Airflow alternative for databases: Kaldea’s single DAG scheduler

Yaekyum Lee
Kaldea
Published in
5 min readOct 3, 2022
Kaldea’s scheduler, no-code, SQL, and UI based

Why create a single DAG based scheduler for databases?

When we set out to design Kaldea, including its single DAG based scheduler, we interviewed 100+ data scientists, data analysts, and data engineers to understand the pain points in their day-to-day data analysis workflow. We identified several pains that Kaldea sets out to solve:

  • Lack of context
  • Disconnection between data assets
  • Dependency on multiple tools, becomes a bottleneck to fast, simple, and even fun analysis
  • At the same time, we also spotted a gap in creating schedules.

Today inside companies

We learned about two major approaches companies have chosen to manage schedules:

  • An internal process-based ticketing system, in which analysts and scientists make a request to data engineers
  • A more distributed system, in which data engineers empower data analysts and scientists to use Airflow (or other workflow manager) to create and manage schedules

The ticketing system: analyst and system request to data engineering

The first approach, the internal ticketing system, was mainly chosen for

  • governance
  • because there were enough data engineers to support it
  • because it was difficult to enable teams outside of data engineering to manage schedules through Airflow

Empowering the analyst and scientist to use Airflow

The second approach was mainly driven by

  • a lack of data engineering resources
  • because the data leader was willing to enable a larger audience to replicate data engineer’s existing responsibilities of managing schedules

The second approach allows data engineers to focus more heavily on work related to extraction and load, while scientists and analysts manage transformation. In fact, when we interviewed data engineers, they viewed job scheduling as a secondary part of their role, not contributing to their career, and, essentially, rote labor being neither difficult nor creative.

So why would the same work be of value to data scientists and analysts, even if it is more directly related to their work? How is it valuable for data scientists and analysts to write better python to manage multi DAG dependency, when it isn’t for data engineers?

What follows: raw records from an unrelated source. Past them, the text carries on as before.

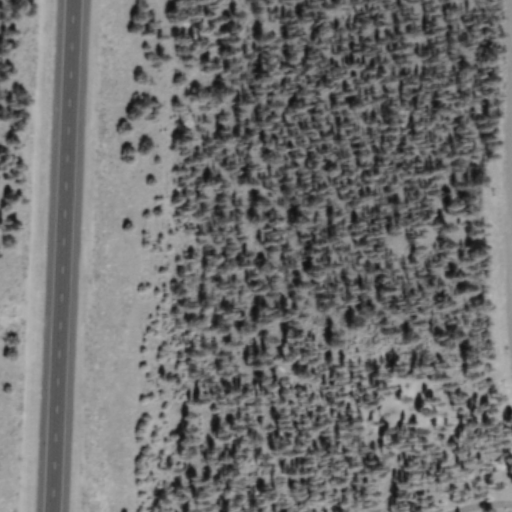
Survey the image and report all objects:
road: (506, 182)
road: (57, 256)
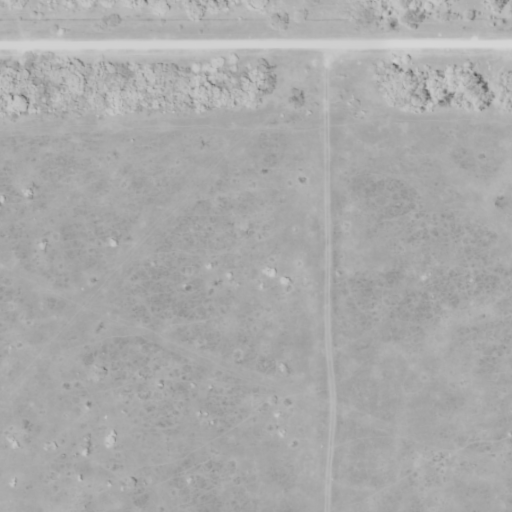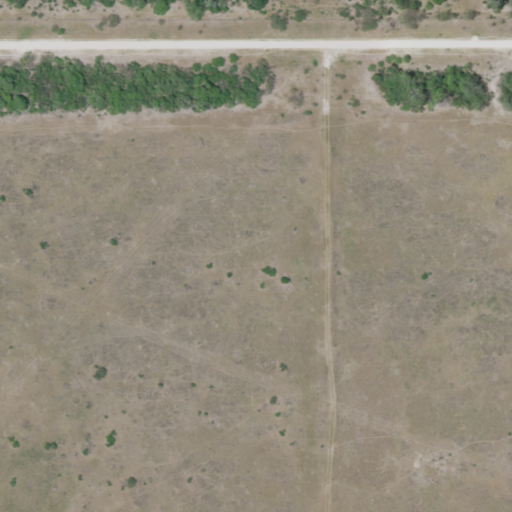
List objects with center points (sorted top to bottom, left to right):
road: (256, 41)
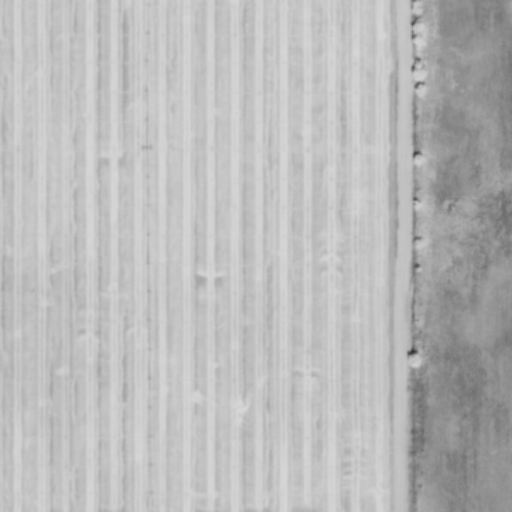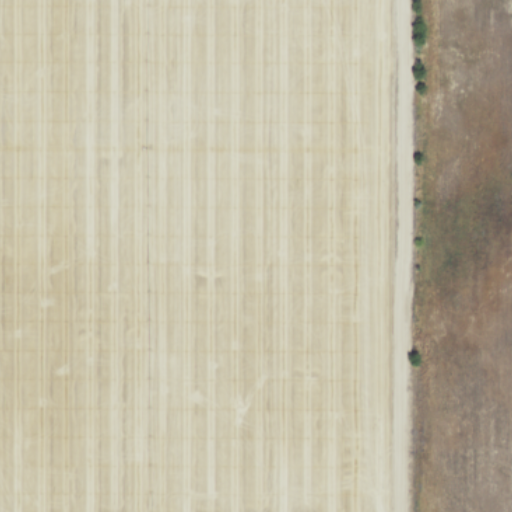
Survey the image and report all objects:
crop: (256, 255)
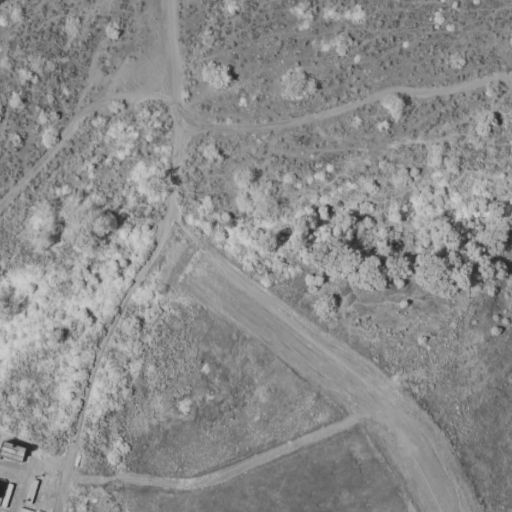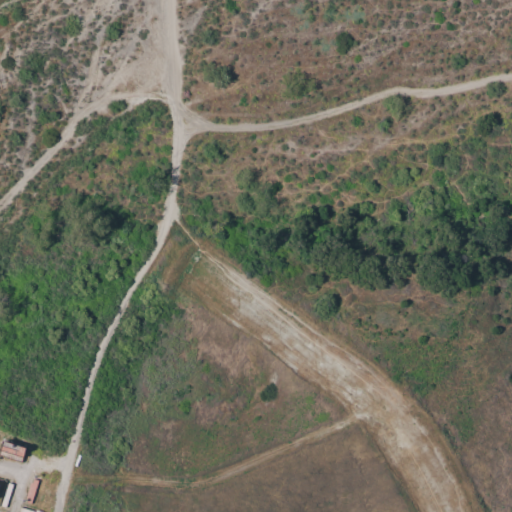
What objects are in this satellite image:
road: (346, 105)
road: (154, 246)
road: (61, 496)
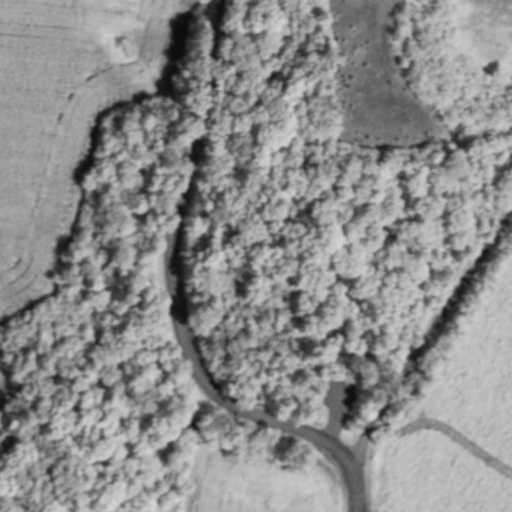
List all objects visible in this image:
road: (174, 301)
road: (428, 335)
quarry: (88, 472)
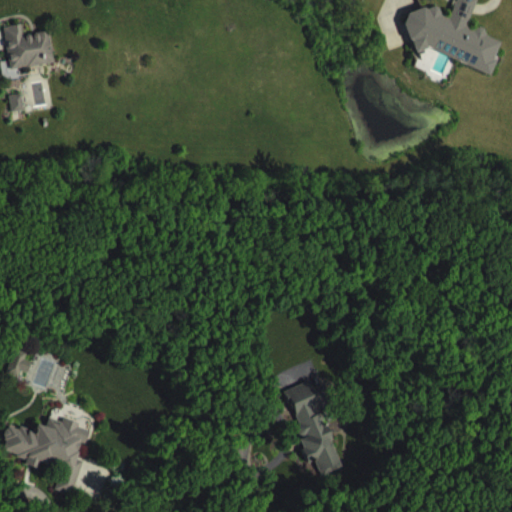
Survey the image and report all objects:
building: (458, 49)
building: (33, 63)
building: (22, 118)
building: (24, 378)
building: (318, 442)
building: (55, 463)
road: (249, 472)
road: (27, 486)
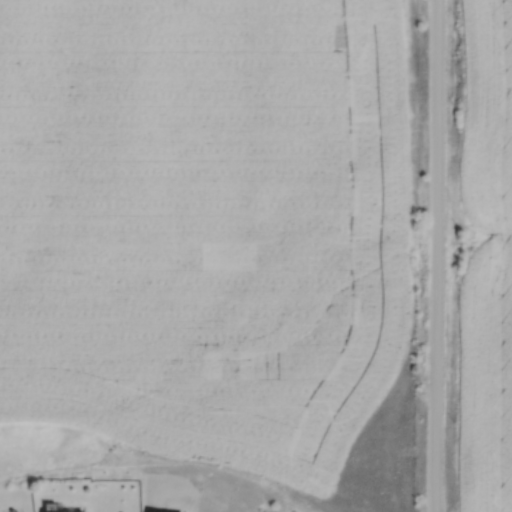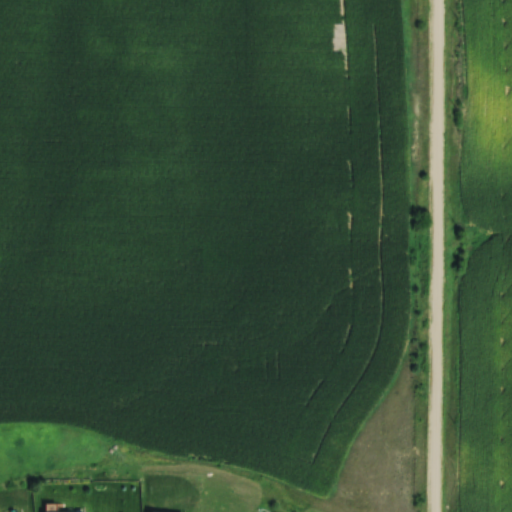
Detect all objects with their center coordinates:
road: (430, 256)
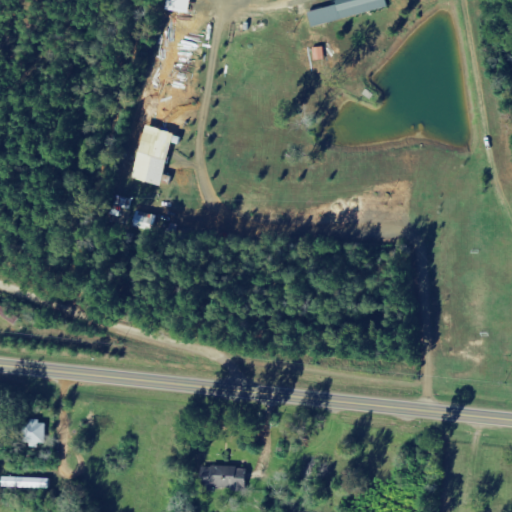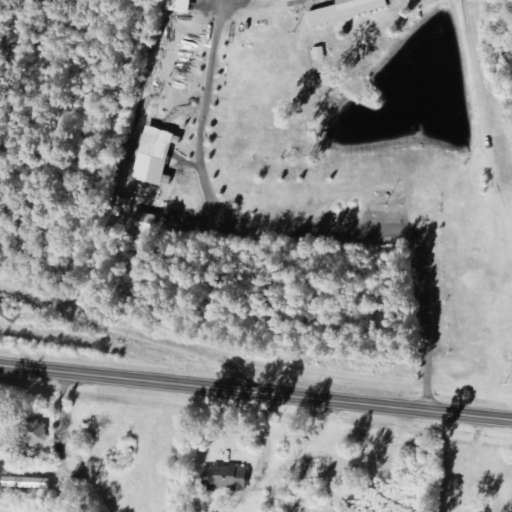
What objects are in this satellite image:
building: (184, 6)
building: (352, 11)
building: (148, 222)
road: (127, 307)
road: (256, 393)
building: (41, 433)
building: (228, 478)
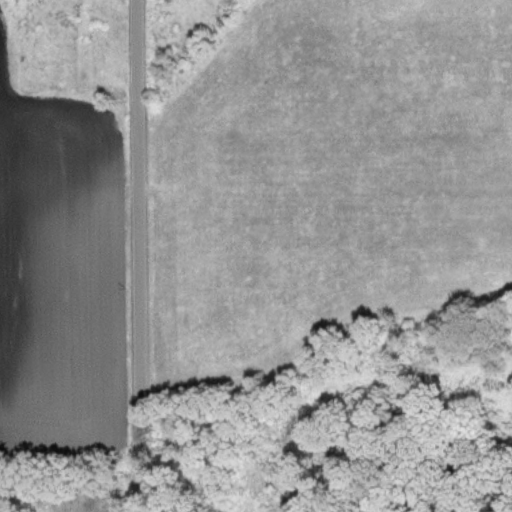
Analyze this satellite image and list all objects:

Automating commoditized administrative scheduling for databases

The more we looked into it, job scheduling seemed like complex but commoditized administrative work that should be automated as much as possible. So we created a DAG job scheduler for databases that is both SQL and UI based, where a multiple job dependency is automatically managed because we designed a single DAG job scheduler.

Comparison between Airflow and Kaldea’s single DAG based scheduler

In the rest of this article, then, we’ll compare job scheduling in Airflow to Kaldea’s single DAG based scheduler. There are several alternatives to Airflow but we’ve Airflow is the most commonly used and the most representative.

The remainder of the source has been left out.